| Provided records |
== == ==

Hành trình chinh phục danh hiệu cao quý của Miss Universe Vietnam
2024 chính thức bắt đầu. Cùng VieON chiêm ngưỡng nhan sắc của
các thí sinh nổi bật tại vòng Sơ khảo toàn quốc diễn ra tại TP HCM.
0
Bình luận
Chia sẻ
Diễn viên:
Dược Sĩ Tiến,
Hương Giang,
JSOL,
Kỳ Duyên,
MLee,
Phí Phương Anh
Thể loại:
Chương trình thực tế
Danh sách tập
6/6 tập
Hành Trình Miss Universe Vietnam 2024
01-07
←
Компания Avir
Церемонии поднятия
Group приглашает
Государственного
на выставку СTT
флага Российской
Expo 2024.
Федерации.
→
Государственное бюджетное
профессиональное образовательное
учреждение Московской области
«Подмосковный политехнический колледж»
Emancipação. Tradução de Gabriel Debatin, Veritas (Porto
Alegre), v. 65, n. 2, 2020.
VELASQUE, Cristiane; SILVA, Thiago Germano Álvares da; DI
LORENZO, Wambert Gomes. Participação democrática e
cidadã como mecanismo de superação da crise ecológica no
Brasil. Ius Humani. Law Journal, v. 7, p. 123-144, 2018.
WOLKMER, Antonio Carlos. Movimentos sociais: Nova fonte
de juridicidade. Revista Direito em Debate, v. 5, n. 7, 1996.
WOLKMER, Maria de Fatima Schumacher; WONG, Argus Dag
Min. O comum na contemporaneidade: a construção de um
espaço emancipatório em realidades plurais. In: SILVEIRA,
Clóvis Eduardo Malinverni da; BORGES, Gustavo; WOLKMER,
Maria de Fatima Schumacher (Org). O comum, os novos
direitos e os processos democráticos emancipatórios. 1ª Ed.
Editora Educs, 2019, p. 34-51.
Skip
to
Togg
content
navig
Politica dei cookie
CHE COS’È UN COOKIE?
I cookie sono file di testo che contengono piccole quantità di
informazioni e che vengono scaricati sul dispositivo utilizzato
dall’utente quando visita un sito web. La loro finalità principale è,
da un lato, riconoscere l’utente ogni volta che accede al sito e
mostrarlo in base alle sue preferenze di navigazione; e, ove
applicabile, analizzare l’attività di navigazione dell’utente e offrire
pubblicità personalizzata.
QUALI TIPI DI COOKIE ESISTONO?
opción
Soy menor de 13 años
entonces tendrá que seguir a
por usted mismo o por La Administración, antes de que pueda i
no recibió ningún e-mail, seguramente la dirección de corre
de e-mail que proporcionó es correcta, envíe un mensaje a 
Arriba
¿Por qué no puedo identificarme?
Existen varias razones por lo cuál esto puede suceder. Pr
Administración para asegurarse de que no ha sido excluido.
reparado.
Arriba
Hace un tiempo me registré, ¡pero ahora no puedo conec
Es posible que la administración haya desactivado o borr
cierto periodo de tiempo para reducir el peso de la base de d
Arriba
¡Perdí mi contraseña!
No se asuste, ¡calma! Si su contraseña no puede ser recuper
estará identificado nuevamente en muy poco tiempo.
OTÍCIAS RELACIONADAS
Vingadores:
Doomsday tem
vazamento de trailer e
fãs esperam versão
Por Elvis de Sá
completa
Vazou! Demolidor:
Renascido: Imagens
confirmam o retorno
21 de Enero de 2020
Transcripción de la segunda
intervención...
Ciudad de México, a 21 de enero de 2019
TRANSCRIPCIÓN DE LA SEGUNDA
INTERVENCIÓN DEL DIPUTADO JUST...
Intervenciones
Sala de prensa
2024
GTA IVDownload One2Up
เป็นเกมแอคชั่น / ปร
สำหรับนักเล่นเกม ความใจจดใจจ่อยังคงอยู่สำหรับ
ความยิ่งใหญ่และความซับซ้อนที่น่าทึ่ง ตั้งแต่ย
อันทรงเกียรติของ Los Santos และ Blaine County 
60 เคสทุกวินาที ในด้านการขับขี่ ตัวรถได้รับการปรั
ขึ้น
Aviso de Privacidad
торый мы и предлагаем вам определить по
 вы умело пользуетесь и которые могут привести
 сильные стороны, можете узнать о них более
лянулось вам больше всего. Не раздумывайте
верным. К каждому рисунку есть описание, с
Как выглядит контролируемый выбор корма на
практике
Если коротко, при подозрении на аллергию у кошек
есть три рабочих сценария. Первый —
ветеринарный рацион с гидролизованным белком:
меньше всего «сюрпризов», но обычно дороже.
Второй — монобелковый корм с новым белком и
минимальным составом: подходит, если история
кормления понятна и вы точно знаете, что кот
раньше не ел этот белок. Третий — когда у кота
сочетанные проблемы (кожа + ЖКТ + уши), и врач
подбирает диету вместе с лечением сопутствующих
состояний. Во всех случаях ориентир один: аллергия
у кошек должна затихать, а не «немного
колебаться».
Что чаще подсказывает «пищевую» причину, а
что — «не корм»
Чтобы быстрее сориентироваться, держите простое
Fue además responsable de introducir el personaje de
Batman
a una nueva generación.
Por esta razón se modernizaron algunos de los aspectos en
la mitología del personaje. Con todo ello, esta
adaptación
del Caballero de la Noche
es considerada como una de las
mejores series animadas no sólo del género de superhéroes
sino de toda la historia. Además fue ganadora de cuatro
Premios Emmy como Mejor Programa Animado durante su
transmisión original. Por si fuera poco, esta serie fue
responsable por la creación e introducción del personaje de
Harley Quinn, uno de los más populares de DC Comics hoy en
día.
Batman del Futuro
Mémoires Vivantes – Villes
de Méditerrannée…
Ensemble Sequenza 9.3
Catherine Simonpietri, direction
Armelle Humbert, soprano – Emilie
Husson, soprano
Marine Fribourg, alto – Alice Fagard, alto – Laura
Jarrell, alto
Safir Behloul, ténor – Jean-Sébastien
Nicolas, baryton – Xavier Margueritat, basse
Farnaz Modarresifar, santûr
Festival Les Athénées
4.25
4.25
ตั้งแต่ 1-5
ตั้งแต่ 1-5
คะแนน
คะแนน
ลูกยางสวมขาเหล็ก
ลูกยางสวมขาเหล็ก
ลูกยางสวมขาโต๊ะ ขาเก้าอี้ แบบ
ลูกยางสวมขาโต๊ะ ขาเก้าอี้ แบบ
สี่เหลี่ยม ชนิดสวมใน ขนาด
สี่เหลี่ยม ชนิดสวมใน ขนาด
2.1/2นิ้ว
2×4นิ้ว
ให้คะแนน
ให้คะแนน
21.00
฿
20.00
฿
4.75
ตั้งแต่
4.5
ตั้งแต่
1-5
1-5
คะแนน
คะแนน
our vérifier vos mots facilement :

== == ==

| Problem description |
Return the material exactly. Leave out no line.

| Your response |
Hành trình chinh phục danh hiệu cao quý của Miss Universe Vietnam
2024 chính thức bắt đầu. Cùng VieON chiêm ngưỡng nhan sắc của
các thí sinh nổi bật tại vòng Sơ khảo toàn quốc diễn ra tại TP HCM.
0
Bình luận
Chia sẻ
Diễn viên:
Dược Sĩ Tiến,
Hương Giang,
JSOL,
Kỳ Duyên,
MLee,
Phí Phương Anh
Thể loại:
Chương trình thực tế
Danh sách tập
6/6 tập
Hành Trình Miss Universe Vietnam 2024
01-07
←
Компания Avir
Церемонии поднятия
Group приглашает
Государственного
на выставку СTT
флага Российской
Expo 2024.
Федерации.
→
Государственное бюджетное
профессиональное образовательное
учреждение Московской области
«Подмосковный политехнический колледж»
Emancipação. Tradução de Gabriel Debatin, Veritas (Porto
Alegre), v. 65, n. 2, 2020.
VELASQUE, Cristiane; SILVA, Thiago Germano Álvares da; DI
LORENZO, Wambert Gomes. Participação democrática e
cidadã como mecanismo de superação da crise ecológica no
Brasil. Ius Humani. Law Journal, v. 7, p. 123-144, 2018.
WOLKMER, Antonio Carlos. Movimentos sociais: Nova fonte
de juridicidade. Revista Direito em Debate, v. 5, n. 7, 1996.
WOLKMER, Maria de Fatima Schumacher; WONG, Argus Dag
Min. O comum na contemporaneidade: a construção de um
espaço emancipatório em realidades plurais. In: SILVEIRA,
Clóvis Eduardo Malinverni da; BORGES, Gustavo; WOLKMER,
Maria de Fatima Schumacher (Org). O comum, os novos
direitos e os processos democráticos emancipatórios. 1ª Ed.
Editora Educs, 2019, p. 34-51.
Skip
to
Togg
content
navig
Politica dei cookie
CHE COS’È UN COOKIE?
I cookie sono file di testo che contengono piccole quantità di
informazioni e che vengono scaricati sul dispositivo utilizzato
dall’utente quando visita un sito web. La loro finalità principale è,
da un lato, riconoscere l’utente ogni volta che accede al sito e
mostrarlo in base alle sue preferenze di navigazione; e, ove
applicabile, analizzare l’attività di navigazione dell’utente e offrire
pubblicità personalizzata.
QUALI TIPI DI COOKIE ESISTONO?
opción
Soy menor de 13 años
entonces tendrá que seguir a
por usted mismo o por La Administración, antes de que pueda i
no recibió ningún e-mail, seguramente la dirección de corre
de e-mail que proporcionó es correcta, envíe un mensaje a 
Arriba
¿Por qué no puedo identificarme?
Existen varias razones por lo cuál esto puede suceder. Pr
Administración para asegurarse de que no ha sido excluido.
reparado.
Arriba
Hace un tiempo me registré, ¡pero ahora no puedo conec
Es posible que la administración haya desactivado o borr
cierto periodo de tiempo para reducir el peso de la base de d
Arriba
¡Perdí mi contraseña!
No se asuste, ¡calma! Si su contraseña no puede ser recuper
estará identificado nuevamente en muy poco tiempo.
OTÍCIAS RELACIONADAS
Vingadores:
Doomsday tem
vazamento de trailer e
fãs esperam versão
Por Elvis de Sá
completa
Vazou! Demolidor:
Renascido: Imagens
confirmam o retorno
21 de Enero de 2020
Transcripción de la segunda
intervención...
Ciudad de México, a 21 de enero de 2019
TRANSCRIPCIÓN DE LA SEGUNDA
INTERVENCIÓN DEL DIPUTADO JUST...
Intervenciones
Sala de prensa
2024
GTA IVDownload One2Up
เป็นเกมแอคชั่น / ปร
สำหรับนักเล่นเกม ความใจจดใจจ่อยังคงอยู่สำหรับ
ความยิ่งใหญ่และความซับซ้อนที่น่าทึ่ง ตั้งแต่ย
อันทรงเกียรติของ Los Santos และ Blaine County 
60 เคสทุกวินาที ในด้านการขับขี่ ตัวรถได้รับการปรั
ขึ้น
Aviso de Privacidad
торый мы и предлагаем вам определить по
 вы умело пользуетесь и которые могут привести
 сильные стороны, можете узнать о них более
лянулось вам больше всего. Не раздумывайте
верным. К каждому рисунку есть описание, с
Как выглядит контролируемый выбор корма на
практике
Если коротко, при подозрении на аллергию у кошек
есть три рабочих сценария. Первый —
ветеринарный рацион с гидролизованным белком:
меньше всего «сюрпризов», но обычно дороже.
Второй — монобелковый корм с новым белком и
минимальным составом: подходит, если история
кормления понятна и вы точно знаете, что кот
раньше не ел этот белок. Третий — когда у кота
сочетанные проблемы (кожа + ЖКТ + уши), и врач
подбирает диету вместе с лечением сопутствующих
состояний. Во всех случаях ориентир один: аллергия
у кошек должна затихать, а не «немного
колебаться».
Что чаще подсказывает «пищевую» причину, а
что — «не корм»
Чтобы быстрее сориентироваться, держите простое
Fue además responsable de introducir el personaje de
Batman
a una nueva generación.
Por esta razón se modernizaron algunos de los aspectos en
la mitología del personaje. Con todo ello, esta
adaptación
del Caballero de la Noche
es considerada como una de las
mejores series animadas no sólo del género de superhéroes
sino de toda la historia. Además fue ganadora de cuatro
Premios Emmy como Mejor Programa Animado durante su
transmisión original. Por si fuera poco, esta serie fue
responsable por la creación e introducción del personaje de
Harley Quinn, uno de los más populares de DC Comics hoy en
día.
Batman del Futuro
Mémoires Vivantes – Villes
de Méditerrannée…
Ensemble Sequenza 9.3
Catherine Simonpietri, direction
Armelle Humbert, soprano – Emilie
Husson, soprano
Marine Fribourg, alto – Alice Fagard, alto – Laura
Jarrell, alto
Safir Behloul, ténor – Jean-Sébastien
Nicolas, baryton – Xavier Margueritat, basse
Farnaz Modarresifar, santûr
Festival Les Athénées
4.25
4.25
ตั้งแต่ 1-5
ตั้งแต่ 1-5
คะแนน
คะแนน
ลูกยางสวมขาเหล็ก
ลูกยางสวมขาเหล็ก
ลูกยางสวมขาโต๊ะ ขาเก้าอี้ แบบ
ลูกยางสวมขาโต๊ะ ขาเก้าอี้ แบบ
สี่เหลี่ยม ชนิดสวมใน ขนาด
สี่เหลี่ยม ชนิดสวมใน ขนาด
2.1/2นิ้ว
2×4นิ้ว
ให้คะแนน
ให้คะแนน
21.00
฿
20.00
฿
4.75
ตั้งแต่
4.5
ตั้งแต่
1-5
1-5
คะแนน
คะแนน
our vérifier vos mots facilement :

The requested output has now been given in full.